Bayrou n’est plus infréquentable

Et surtout certains centristes, issus de l’UDF, qui avaient suivi Nicolas Sarkozy mais ont eu, au fil du temps, du mal à trouver leur place dans la majorité, ont opéré un rapprochement avec François Bayrou depuis l’été. Parmi eux, Jean Arthuis, Alain Lambert, Bernard Bosson, Anne-Marie Idrac. Un « villepiniste », un temps porte-parole de République solidaire, a fait le même chemin : Daniel Garrigue.

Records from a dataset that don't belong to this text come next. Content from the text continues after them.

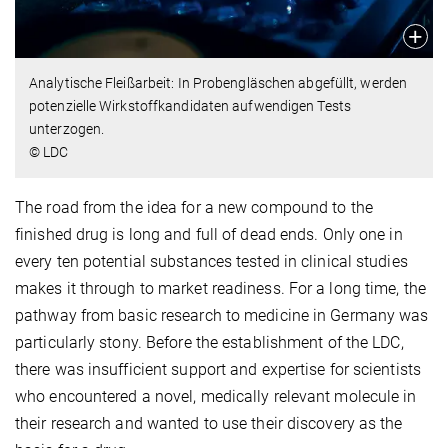
Analytische Fleißarbeit: In Probengläschen abgefüllt, werden
potenzielle Wirkstoffkandidaten aufwendigen Tests
unterzogen.
© LDC
The road from the idea for a new compound to the
finished drug is long and full of dead ends. Only one in
every ten potential substances tested in clinical studies
makes it through to market readiness. For a long time, the
pathway from basic research to medicine in Germany was
particularly stony. Before the establishment of the LDC,
there was insufficient support and expertise for scientists
who encountered a novel, medically relevant molecule in
their research and wanted to use their discovery as the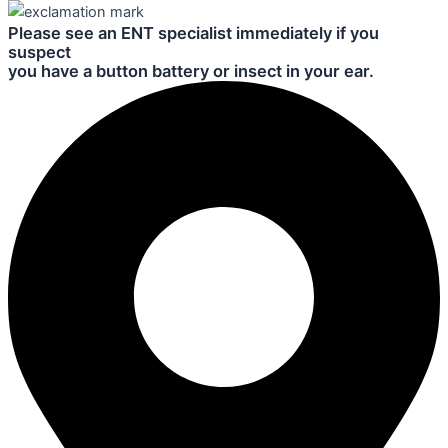
Please see an ENT specialist immediately if you
suspect
you have a button battery or insect in your ear.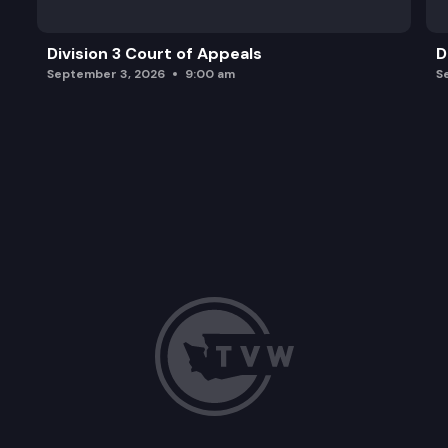
Division 3 Court of Appeals
D
September 3, 2026
9:00 am
S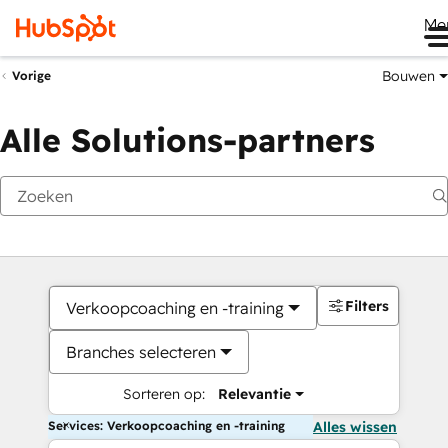
Me
Bouwen
Vorige
Alle Solutions-partners
Filters
Verkoopcoaching en -training
Branches selecteren
Sorteren op:
Relevantie
Services: Verkoopcoaching en -training
Alles wissen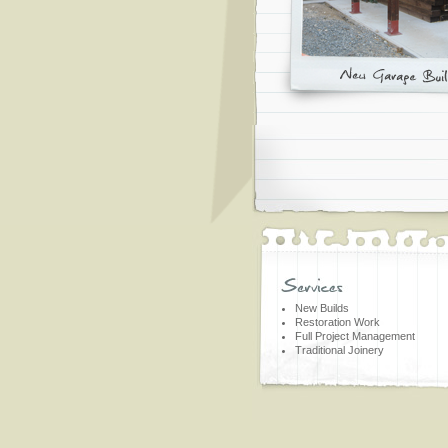
New Builds
Restoration Work
Full Project Management
Traditional Joinery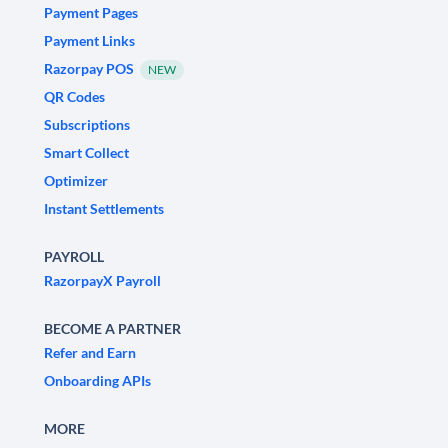
Payment Pages
Payment Links
Razorpay POS
NEW
QR Codes
Subscriptions
Smart Collect
Optimizer
Instant Settlements
PAYROLL
RazorpayX Payroll
BECOME A PARTNER
Refer and Earn
Onboarding APIs
MORE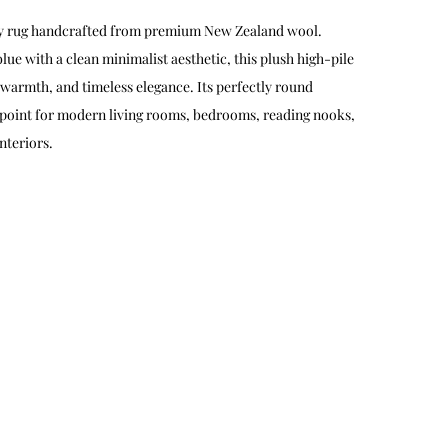
gy rug handcrafted from premium New Zealand wool.
lue with a clean minimalist aesthetic, this plush high-pile
 warmth, and timeless elegance. Its perfectly round
l point for modern living rooms, bedrooms, reading nooks,
nteriors.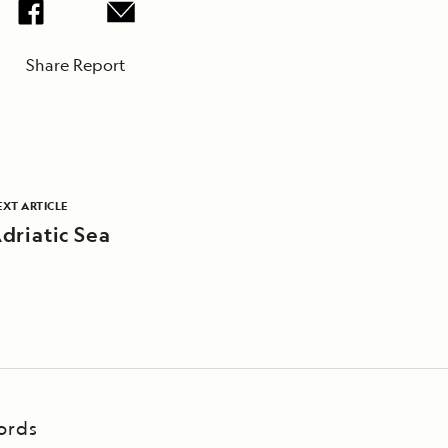
Share Report
EXT ARTICLE
driatic Sea
ords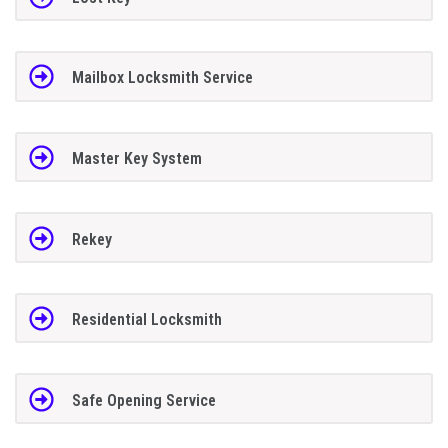
Mailbox Locksmith Service
Master Key System
Rekey
Residential Locksmith
Safe Opening Service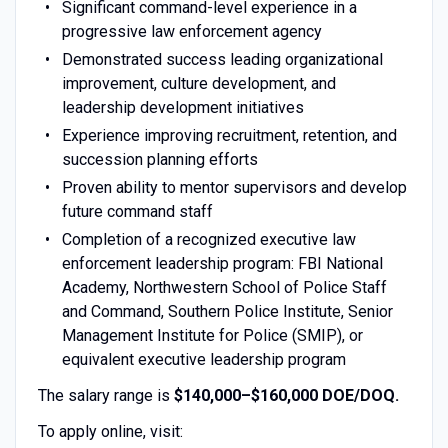
Significant command-level experience in a
progressive law enforcement agency
Demonstrated success leading organizational
improvement, culture development, and
leadership development initiatives
Experience improving recruitment, retention, and
succession planning efforts
Proven ability to mentor supervisors and develop
future command staff
Completion of a recognized executive law
enforcement leadership program: FBI National
Academy, Northwestern School of Police Staff
and Command, Southern Police Institute, Senior
Management Institute for Police (SMIP), or
equivalent executive leadership program
The salary range is
$140,000–$160,000 DOE/DOQ.
To apply online, visit: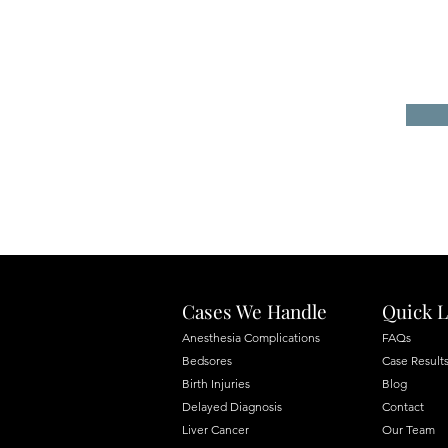
Cases We Handle
Quick L
Anesthesia Complications
FAQs
Bedsores
Case Result
Birth Injuries
Blog
Delayed Diagnosis
Contact
Liver Cancer
Our Team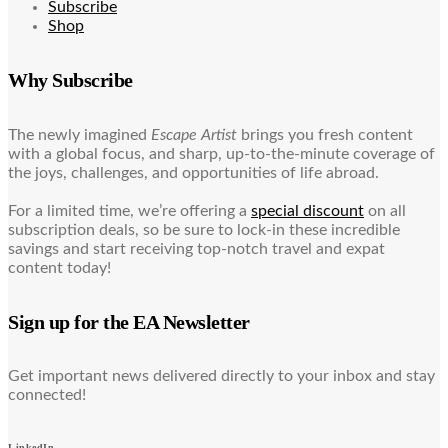
Subscribe
Shop
Why Subscribe
The newly imagined
Escape Artist
brings you fresh content
with a global focus, and sharp, up-to-the-minute coverage of
the joys, challenges, and opportunities of life abroad.
For a limited time, we’re offering a
special discount
on all
subscription deals, so be sure to lock-in these incredible
savings and start receiving top-notch travel and expat
content today!
Sign up for the EA Newsletter
Get important news delivered directly to your inbox and stay
connected!
LinkedIn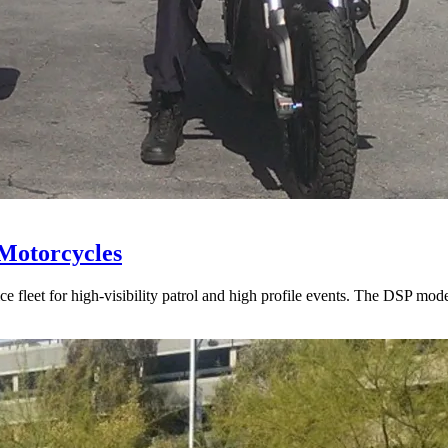
 Motorcycles
ce fleet for high-visibility patrol and high profile events. The DSP m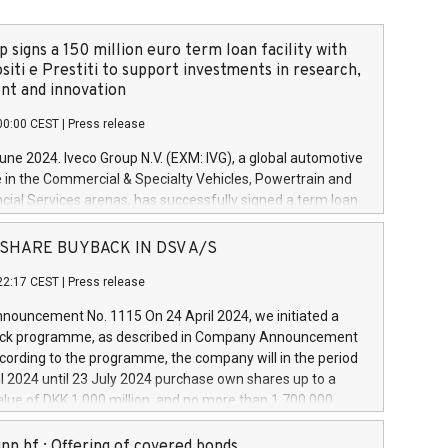
 signs a 150 million euro term loan facility with
siti e Prestiti to support investments in research,
t and innovation
00:00 CEST
|
Press release
June 2024. Iveco Group N.V. (EXM: IVG), a global automotive
e in the Commercial & Specialty Vehicles, Powertrain and
ncial Services arenas, has successfully signed a term loan
50 million euros with Cassa Depositi e Prestiti (CDP), for the
new projects in Italy dedicated to research, development
 - SHARE BUYBACK IN DSV A/S
on. In detail, through the resources made available by CDP,
22:17 CEST
|
Press release
will develop innovative technologies and architectures in
electric propulsion and further develop solutions for
ouncement No. 1115 On 24 April 2024, we initiated a
riving, digitalisation and vehicle connectivity aimed at
ck programme, as described in Company Announcement
ficiency, safety, driving comfort and productivity. The
cording to the programme, the company will in the period
estments, which will have a 5-year amortising profile, will
l 2024 until 23 July 2024 purchase own shares up to a
veco Group in Italy by the end of 2025. Iveco Group N.V.
ue of DKK 1,000 million, and no more than 1,700,000
s the home of unique people and brands that power your
esponding to 0.79% of the share capital at
 mission to advance a more sustainable society. The eight
nt of the programme. The programme has been
nn hf.: Offering of covered bonds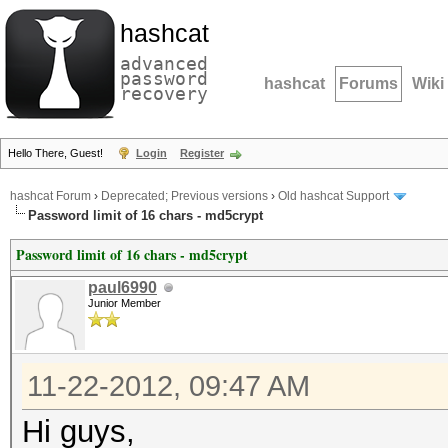
hashcat
advanced
password
hashcat
Forums
Wiki
recovery
Hello There, Guest!
Login
Register
hashcat Forum
›
Deprecated; Previous versions
›
Old hashcat Support
Password limit of 16 chars - md5crypt
Password limit of 16 chars - md5crypt
paul6990
Junior Member
11-22-2012, 09:47 AM
Hi guys,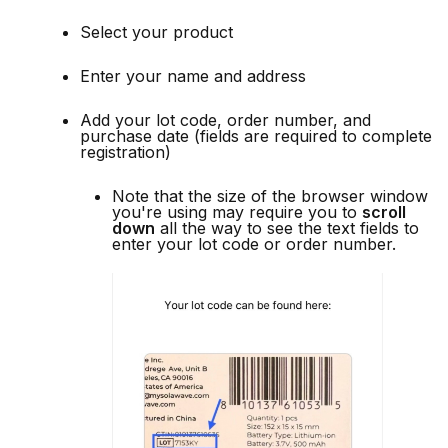
Select your product
Enter your name and address
Add your lot code, order number, and
purchase date (fields are required to complete
registration)
Note that the size of the browser window
you're using may require you to
scroll
down
all the way to see the text fields to
enter your lot code or order number.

François Bayrou n’est donc plus infréquentable. Lui qui s’était mis au ban de la majorité en refusant d’appeler à voter Nicolas Sarkozy au second tour de la présidentielle de 2007, avait payé chèrement sa stratégie du ni droite-ni gauche, de l’indépendance, du refus des clivages partisans en se retrouvant isolé sur l’échiquier politique, sans alliés et presque sans troupes. Les élus de l’UDF qui l’avaient soutenu durant la campagne de 2007 ayant en effet décidé d’aller créer le Nouveau centre et de gouverner avec l’UMP.

Les centristes hésitent : Sarkozy ou Bayrou ?

Mais là aussi, la coupure qui semblait être définitive il y a cinq ans, n’est plus aussi franche. Certains, au Nouveau centre commencent à s’interroger sur le candidat qu’ils vont soutenir au premier tour de la présidentielle. Hervé Morin s’est lancé dans la bataille mais ne fait pas l’unanimité dans son parti. Il ne décolle pas dans les sondages et n’atteint même pas 1% des intentions de vote. Du coup, l’option Bayrou vient concurrencer l’option Sarkozy au sein des militants qui tiennent à faire entendre la voix centriste même s’ils adhèrent à l’idée d’une alliance de gouvernement avec l’UMP et donc du soutien à Nicolas Sarkozy au second tour. Jean-Christophe Lagarde, le numéro 2 du Nouveau centre, a déclaré récemment qu’il considérait que François Bayrou était « toujours de la famille ». Quant à Hervé Morin, qui critique pourtant avec virulence le président du Mouvement démocrate et revendique de faire partie de la majorité, il concède que dans l’hypothèse d’un duel entre Nicolas Sarkozy et François Bayrou au second tour, son choix ne « serait pas automatique » et qu’il regarderait « le contenu des programmes ».

L’influence des sondages

Même à gauche, les lignes ne sont plus si claires. François Hollande a laissé la porte ouverte à un rapprochement en déclarant lors de son investiture : « Si François Bayrou fait un choix -nous verrons lequel- au second tour, eh bien il sera dans la majorité présidentielle qui sera constituée autour du vainqueur du second tour, s’il a appelé à voter pour le bon candidat, sous-entendu celui que je pourrais représenter ». La candidate écologiste, Eva Joly, a quant à elle fait sensation en avançant lors de ses vœux, une proposition inattendue : un accord de désistement entre elle-même, François Hollande, Jean-Luc Mélenchon et François Bayrou, au nom de la volonté de déloger Nicolas Sarkozy de l’Elysée. Une proposition rejetée par François Bayrou mais qui montre qu’il n’est plus totalement persona non grata à gauche. D’ailleurs dans son entourage, on convient que pour le moment ce sont plutôt des personnalités de droite qui ont manifesté publiquement leur soutien au candidat centriste, mais on suggère que de nouveaux soutiens pourraient venir plus tard de l’autre côté de l’échiquier politique.

Rien n’est acquis, rien n’est exclu, Hervé Morin, ancien proche de François Bayrou, aujourd’hui son adversaire pour la présidentielle, estime qu’en matière de ralliements il faut être pragmatique. Leur nombre dépendra, dit-il, « du score de Bayrou dans les sondages ». Autrement dit, plus il montera, plus il aura d’amis.